Marcus Rashford: Mundial de sueños y futuro incierto
Marcus Rashford aterriza en Norteamérica con una doble mochila: la ilusión de firmar un gran Mundial con Inglaterra y la incómoda sensación de no saber cuál será su sitio, ni en la selección ni en el Manchester United.
El delantero, que viene de una temporada cedido en el Barcelona, firmó números de estrella: 14 goles y 14 asistencias en todas las competiciones. Un curso sólido, de jugador maduro, que le ha valido un billete con la selección para esta Copa del Mundo con sede en Norteamérica. Pero no le ha garantizado lo que más desea cualquier atacante: ser titular.
Tuchel se inclina por Gordon
La expedición inglesa ya se ha instalado en su base de Kansas City tras dos semanas de trabajo en Miami. El miércoles, en Dallas, espera Croacia en el estreno del Grupo L. Es el tipo de escenario que Rashford suele abrazar. Mundial, foco global, rival de peso. Sin embargo, todo apunta a que verá el inicio desde el banquillo.
Según informaciones del Daily Mail, Thomas Tuchel planea apostar por Anthony Gordon, nuevo fichaje del Barcelona, como extremo izquierdo ante Croacia. Es precisamente la zona donde mejor se siente Rashford, atacando desde la banda hacia dentro, con espacio por delante y el arco de cara.
Esa coincidencia de perfil deja al jugador del United en una posición incómoda. Si Gordon se adueña de la izquierda, el margen para recolocar a Rashford en otra demarcación se estrecha. Sobre el papel, la opción más probable es que arranque como suplente.
De protagonista en los amistosos a duda en el debut
La preparación ofrecía señales contradictorias. Rashford participó en los dos amistosos previos al Mundial, frente a New Zealand y Costa Rica. Estaba en la foto, en la dinámica, en la pizarra. Pero en el segundo encuentro ya tuvo que ceder su sitio en el once inicial. El elegido entonces fue Gordon.

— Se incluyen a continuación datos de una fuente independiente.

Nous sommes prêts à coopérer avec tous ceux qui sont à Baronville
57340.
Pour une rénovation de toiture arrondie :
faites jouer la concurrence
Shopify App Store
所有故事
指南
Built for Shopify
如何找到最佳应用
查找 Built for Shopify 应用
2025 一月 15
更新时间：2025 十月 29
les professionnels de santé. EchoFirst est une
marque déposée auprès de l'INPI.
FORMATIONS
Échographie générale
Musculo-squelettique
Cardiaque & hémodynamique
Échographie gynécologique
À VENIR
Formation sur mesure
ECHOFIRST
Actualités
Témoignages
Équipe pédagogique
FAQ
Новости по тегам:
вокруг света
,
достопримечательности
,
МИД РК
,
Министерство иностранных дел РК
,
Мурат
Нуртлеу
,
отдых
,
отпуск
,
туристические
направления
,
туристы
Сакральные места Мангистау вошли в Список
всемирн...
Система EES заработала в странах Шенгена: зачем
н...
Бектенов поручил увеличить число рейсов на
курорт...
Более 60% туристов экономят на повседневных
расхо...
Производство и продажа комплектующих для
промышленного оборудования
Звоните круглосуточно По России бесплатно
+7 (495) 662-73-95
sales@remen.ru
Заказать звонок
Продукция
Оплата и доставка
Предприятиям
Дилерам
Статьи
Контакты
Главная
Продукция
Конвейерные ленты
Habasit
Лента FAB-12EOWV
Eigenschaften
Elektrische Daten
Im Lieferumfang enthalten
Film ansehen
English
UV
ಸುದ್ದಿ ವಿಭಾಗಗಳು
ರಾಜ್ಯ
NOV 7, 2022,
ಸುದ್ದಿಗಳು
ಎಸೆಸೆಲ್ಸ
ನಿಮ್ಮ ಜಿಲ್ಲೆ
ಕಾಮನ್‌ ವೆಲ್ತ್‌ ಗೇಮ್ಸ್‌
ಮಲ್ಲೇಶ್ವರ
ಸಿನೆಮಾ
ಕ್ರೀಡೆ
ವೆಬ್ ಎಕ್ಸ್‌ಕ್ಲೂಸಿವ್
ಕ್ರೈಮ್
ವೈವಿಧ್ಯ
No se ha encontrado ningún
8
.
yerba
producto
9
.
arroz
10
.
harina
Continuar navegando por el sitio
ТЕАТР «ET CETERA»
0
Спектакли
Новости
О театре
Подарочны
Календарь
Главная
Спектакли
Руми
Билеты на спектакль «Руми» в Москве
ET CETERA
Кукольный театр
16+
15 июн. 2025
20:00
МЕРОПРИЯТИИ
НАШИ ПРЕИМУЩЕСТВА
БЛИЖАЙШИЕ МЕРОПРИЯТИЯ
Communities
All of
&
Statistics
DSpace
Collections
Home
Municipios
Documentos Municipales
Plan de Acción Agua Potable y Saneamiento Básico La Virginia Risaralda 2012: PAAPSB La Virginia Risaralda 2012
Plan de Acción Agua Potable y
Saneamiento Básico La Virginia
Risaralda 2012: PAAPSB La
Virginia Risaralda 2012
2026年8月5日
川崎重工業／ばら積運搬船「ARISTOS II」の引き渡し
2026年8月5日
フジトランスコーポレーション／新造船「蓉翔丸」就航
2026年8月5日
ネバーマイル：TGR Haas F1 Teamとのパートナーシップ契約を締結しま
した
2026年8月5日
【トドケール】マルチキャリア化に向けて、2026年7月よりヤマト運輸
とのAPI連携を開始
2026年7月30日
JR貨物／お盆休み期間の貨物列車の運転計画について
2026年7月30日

Ese matiz pesa ahora. No es solo una decisión puntual, sino la pista de un plan más amplio de Tuchel. El técnico parece decidido a construir el costado izquierdo alrededor del futbolista azulgrana recién incorporado, dejando a Rashford como revulsivo de lujo.
Aun así, el delantero sabe que los torneos cortos cambian de guion en un suspiro. Una lesión, un bajón de forma, un partido atascado… y el banquillo se convierte en trampolín. Si se confirma su rol de suplente en el estreno, la misión será otra: impactar desde el minuto que tenga, por pocos que sean.
Barcelona, United y un giro inesperado
Mientras pelea por minutos con la selección, el futuro de Rashford a nivel de clubes se ha enturbiado. Su cesión al Barcelona parecía el prólogo de un traspaso definitivo. Había una cláusula de compra de 26 millones de libras que, durante meses, se dio casi por segura.
El escenario ha cambiado desde que el club catalán decidió apostar fuerte por Anthony Gordon, firmado desde Newcastle por 69 millones de libras. Esa operación ha movido el suelo bajo los pies de Rashford.
Los rumores apuntan ahora a que el Barcelona ya no tiene intención de ejecutar la opción de compra por el atacante del United. La lógica es clara: con Gordon ocupando el mismo carril, invertir de nuevo en otro perfil similar pierde sentido deportivo y económico.
Ante ese giro, Rashford ha empezado a mirar de nuevo hacia Old Trafford. Distintas informaciones señalan que el jugador ya ha explorado la posibilidad de reintegrarse en la primera plantilla del United la próxima temporada y que mantiene un contacto regular con Michael Carrick.
Un Mundial como escaparate… y como examen
La Copa del Mundo llega, así, en un momento clave de su carrera. No es solo un torneo para ayudar a Inglaterra; es también un escaparate de primer nivel para reivindicarse ante Tuchel, ante el United y, si hiciera falta, ante cualquier club que busque un atacante de élite.
Después de Croacia, el calendario le ofrece dos oportunidades más en la fase de grupos: Ghana y Panamá. Rivales de perfiles distintos, partidos en los que la selección inglesa puede necesitar tanto desborde como pegada desde el banquillo. Terreno fértil para un futbolista que, cuando se enciende, cambia partidos.
Rashford llega con estadísticas, experiencia y nombre. Lo que no tiene asegurado es el lugar. Ni en el once de Inglaterra ni en el mapa de la próxima temporada. El Mundial dictará parte del veredicto. Y cada minuto que juegue, ya sea desde el inicio o entrando con el reloj en contra, puede acercarle o alejarle del futuro que todavía no termina de ver claro.